BRIEF:
Omit all pictures, then print the entries exactly.

[Document understanding data]
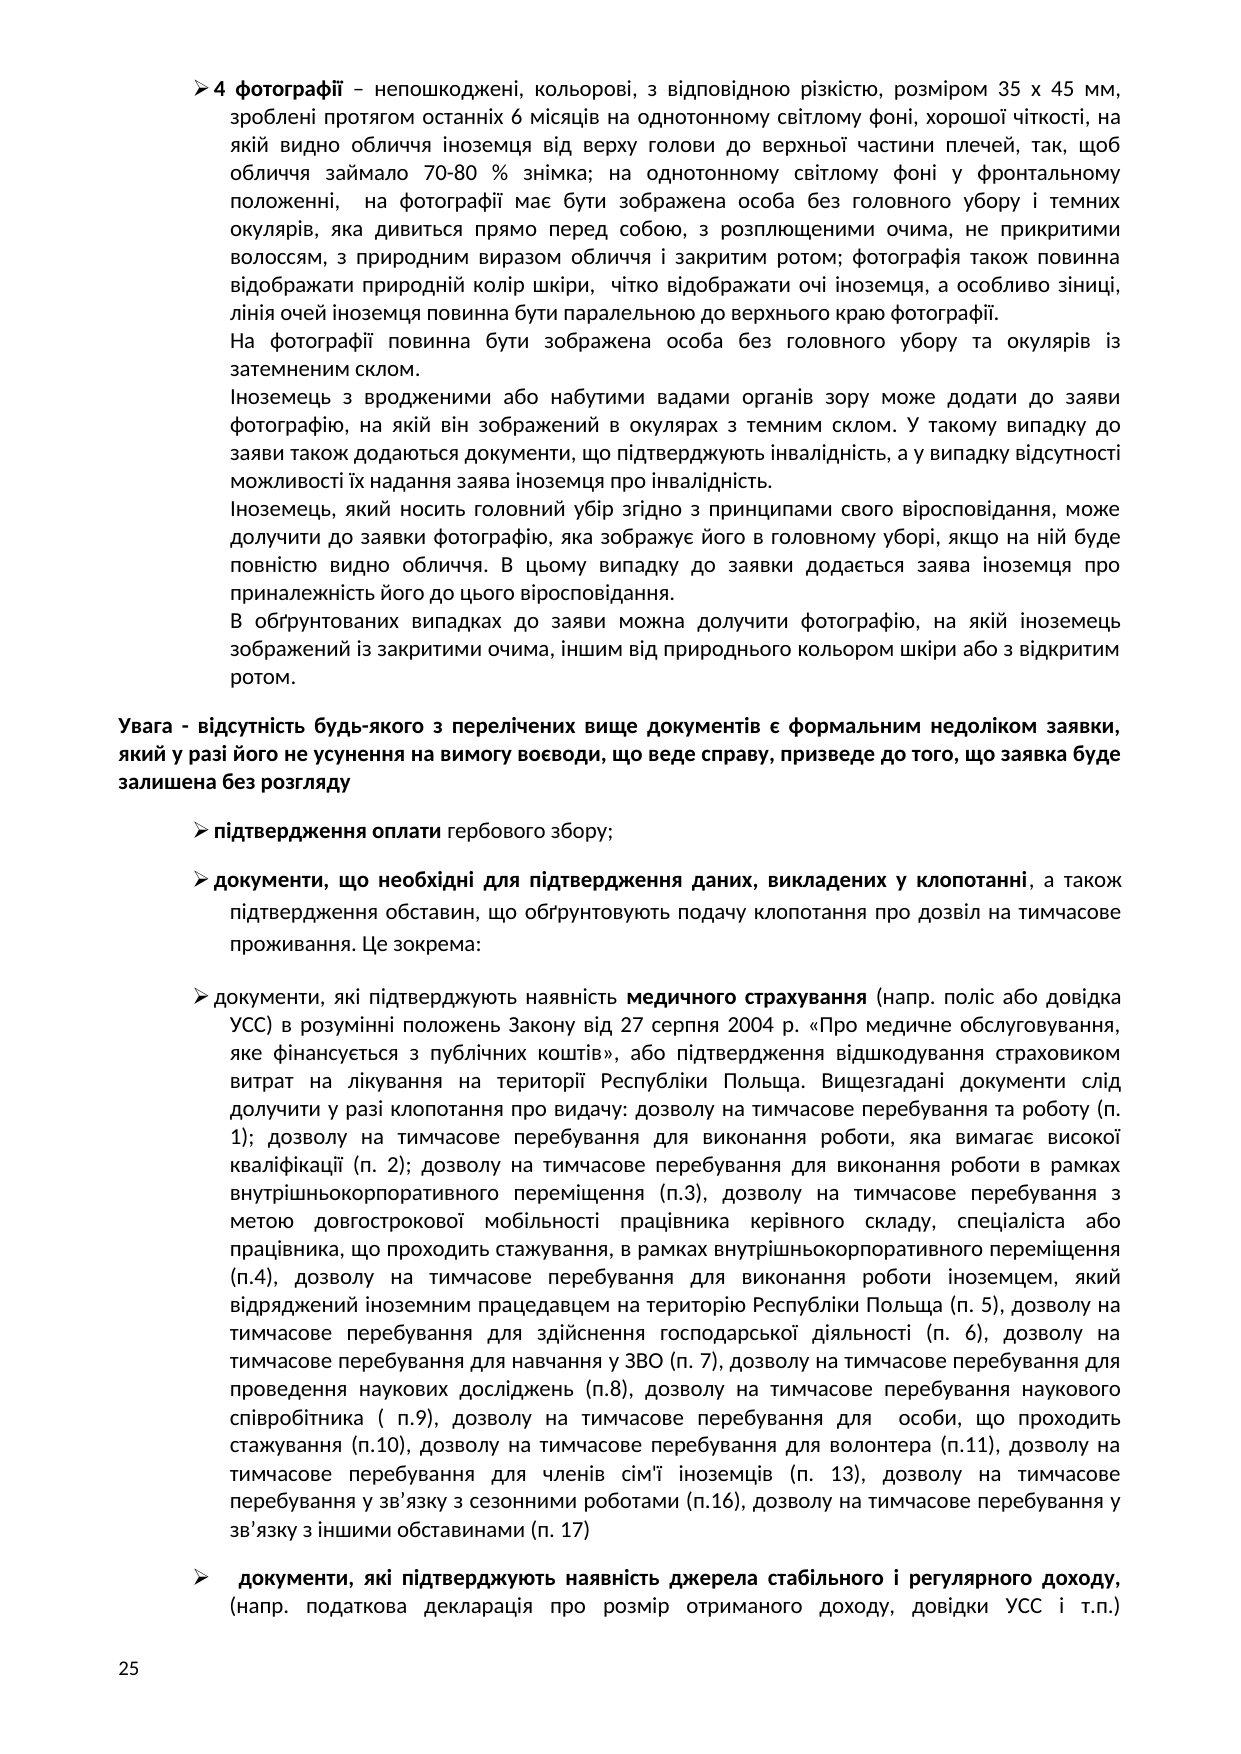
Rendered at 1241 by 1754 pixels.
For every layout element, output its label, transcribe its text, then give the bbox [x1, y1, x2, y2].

list документи, які підтверджують наявність медичного страхування (напр. поліс або довідка УСС) в розумінні положень Закону від 27 серпня 2004 р. «Про медичне обслуговування, яке фінансується з публічних коштів», або підтвердження відшкодування страховиком витрат на лікування на території Республіки Польща. Вищезгадані документи слід долучити у разі клопотання про видачу: дозволу на тимчасове перебування та роботу (п. 1); дозволу на тимчасове перебування для виконання роботи, яка вимагає високої кваліфікації (п. 2); дозволу на тимчасове перебування для виконання роботи в рамках внутрішньокорпоративного переміщення (п.3), дозволу на тимчасове перебування з метою довгострокової мобільності працівника керівного складу, спеціаліста або працівника, що проходить стажування, в рамках внутрішньокорпоративного переміщення (п.4), дозволу на тимчасове перебування для виконання роботи іноземцем, який відряджений іноземним працедавцем на територію Республіки Польща (п. 5), дозволу на тимчасове перебування для здійснення господарської діяльності (п. 6), дозволу на тимчасове перебування для навчання у ЗВО (п. 7), дозволу на тимчасове перебування для проведення наукових досліджень (п.8), дозволу на тимчасове перебування наукового співробітника ( п.9), дозволу на тимчасове перебування для особи, що проходить стажування (п.10), дозволу на тимчасове перебування для волонтера (п.11), дозволу на тимчасове перебування для членів сім'ї іноземців (п. 13), дозволу на тимчасове перебування у зв’язку з сезонними роботами (п.16), дозволу на тимчасове перебування у зв’язку з іншими обставинами (п. 17) [192, 982, 1122, 1543]
list документи, що необхідні для підтвердження даних, викладених у клопотанні, а також підтвердження обставин, що обґрунтовують подачу клопотання про дозвіл на тимчасове проживання. Це зокрема: [192, 865, 1122, 957]
list Іноземець з вродженими або набутими вадами органів зору може додати до заяви фотографію, на якій він зображений в окулярах з темним склом. У такому випадку до заяви також додаються документи, що підтверджують інвалідність, а у випадку відсутності можливості їх надання заява іноземця про інвалідність. [230, 382, 1122, 494]
list підтвердження оплати гербового збору; [192, 816, 1122, 844]
list Іноземець, який носить головний убір згідно з принципами свого віросповідання, може долучити до заявки фотографію, яка зображує його в головному уборі, якщо на ній буде повністю видно обличчя. В цьому випадку до заявки додається заява іноземця про приналежність його до цього віросповідання. [230, 494, 1122, 606]
list На фотографії повинна бути зображена особа без головного убору та окулярів із затемненим склом. [230, 326, 1122, 382]
list 4 фотографії – непошкоджені, кольорові, з відповідною різкістю, розміром 35 x 45 мм, зроблені протягом останніх 6 місяців на однотонному світлому фоні, хорошої чіткості, на якій видно обличчя іноземця від верху голови до верхньої частини плечей, так, щоб обличчя займало 70-80 % знімка; на однотонному світлому фоні у фронтальному положенні, на фотографії має бути зображена особа без головного убору і темних окулярів, яка дивиться прямо перед собою, з розплющеними очима, не прикритими волоссям, з природним виразом обличчя і закритим ротом; фотографія також повинна відображати природній колір шкіри, чітко відображати очі іноземця, а особливо зіниці, лінія очей іноземця повинна бути паралельною до верхнього краю фотографії. [192, 74, 1122, 326]
list Увага - відсутність будь-якого з перелічених вище документів є формальним недоліком заявки, який у разі його не усунення на вимогу воєводи, що веде справу, призведе до того, що заявка буде залишена без розгляду [118, 711, 1122, 795]
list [192, 1563, 1122, 1619]
list В обґрунтованих випадках до заяви можна долучити фотографію, на якій іноземець зображений із закритими очима, іншим від природнього кольором шкіри або з відкритим ротом. [230, 606, 1122, 690]
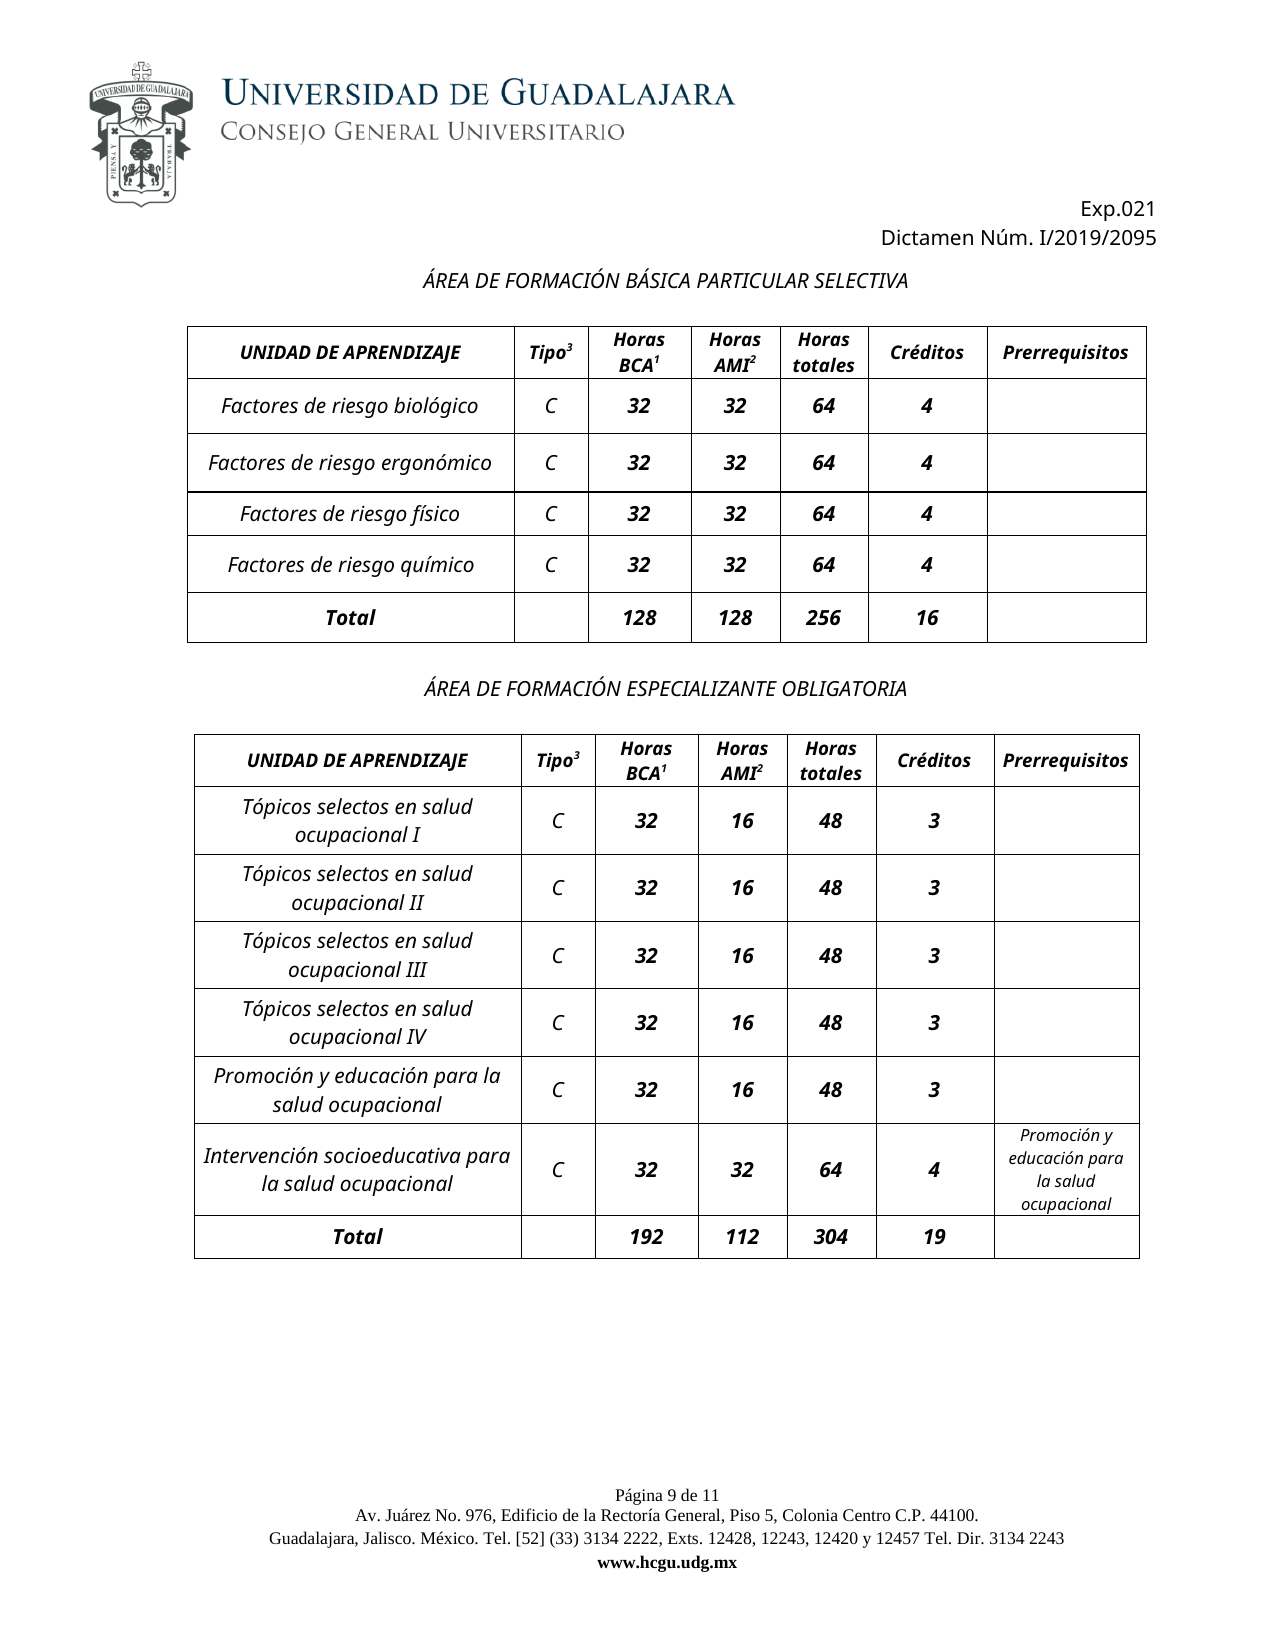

RESPONSE AREA:
Rendered at 1241 by 1754 pixels.
For every layout element, output its label, transcribe its text, then give the bbox [x1, y1, x2, y2].

list документи, які підтверджують наявність медичного страхування (напр. поліс або довідка УСС) в розумінні положень Закону від 27 серпня 2004 р. «Про медичне обслуговування, яке фінансується з публічних коштів», або підтвердження відшкодування страховиком витрат на лікування на території Республіки Польща. Вищезгадані документи слід долучити у разі клопотання про видачу: дозволу на тимчасове перебування та роботу (п. 1); дозволу на тимчасове перебування для виконання роботи, яка вимагає високої кваліфікації (п. 2); дозволу на тимчасове перебування для виконання роботи в рамках внутрішньокорпоративного переміщення (п.3), дозволу на тимчасове перебування з метою довгострокової мобільності працівника керівного складу, спеціаліста або працівника, що проходить стажування, в рамках внутрішньокорпоративного переміщення (п.4), дозволу на тимчасове перебування для виконання роботи іноземцем, який відряджений іноземним працедавцем на територію Республіки Польща (п. 5), дозволу на тимчасове перебування для здійснення господарської діяльності (п. 6), дозволу на тимчасове перебування для навчання у ЗВО (п. 7), дозволу на тимчасове перебування для проведення наукових досліджень (п.8), дозволу на тимчасове перебування наукового співробітника ( п.9), дозволу на тимчасове перебування для особи, що проходить стажування (п.10), дозволу на тимчасове перебування для волонтера (п.11), дозволу на тимчасове перебування для членів сім'ї іноземців (п. 13), дозволу на тимчасове перебування у зв’язку з сезонними роботами (п.16), дозволу на тимчасове перебування у зв’язку з іншими обставинами (п. 17) [192, 982, 1122, 1543]
list документи, що необхідні для підтвердження даних, викладених у клопотанні, а також підтвердження обставин, що обґрунтовують подачу клопотання про дозвіл на тимчасове проживання. Це зокрема: [192, 865, 1122, 957]
list Іноземець з вродженими або набутими вадами органів зору може додати до заяви фотографію, на якій він зображений в окулярах з темним склом. У такому випадку до заяви також додаються документи, що підтверджують інвалідність, а у випадку відсутності можливості їх надання заява іноземця про інвалідність. [230, 382, 1122, 494]
list підтвердження оплати гербового збору; [192, 816, 1122, 844]
list Іноземець, який носить головний убір згідно з принципами свого віросповідання, може долучити до заявки фотографію, яка зображує його в головному уборі, якщо на ній буде повністю видно обличчя. В цьому випадку до заявки додається заява іноземця про приналежність його до цього віросповідання. [230, 494, 1122, 606]
list На фотографії повинна бути зображена особа без головного убору та окулярів із затемненим склом. [230, 326, 1122, 382]
list 4 фотографії – непошкоджені, кольорові, з відповідною різкістю, розміром 35 x 45 мм, зроблені протягом останніх 6 місяців на однотонному світлому фоні, хорошої чіткості, на якій видно обличчя іноземця від верху голови до верхньої частини плечей, так, щоб обличчя займало 70-80 % знімка; на однотонному світлому фоні у фронтальному положенні, на фотографії має бути зображена особа без головного убору і темних окулярів, яка дивиться прямо перед собою, з розплющеними очима, не прикритими волоссям, з природним виразом обличчя і закритим ротом; фотографія також повинна відображати природній колір шкіри, чітко відображати очі іноземця, а особливо зіниці, лінія очей іноземця повинна бути паралельною до верхнього краю фотографії. [192, 74, 1122, 326]
list Увага - відсутність будь-якого з перелічених вище документів є формальним недоліком заявки, який у разі його не усунення на вимогу воєводи, що веде справу, призведе до того, що заявка буде залишена без розгляду [118, 711, 1122, 795]
list [192, 1563, 1122, 1619]
list В обґрунтованих випадках до заяви можна долучити фотографію, на якій іноземець зображений із закритими очима, іншим від природнього кольором шкіри або з відкритим ротом. [230, 606, 1122, 690]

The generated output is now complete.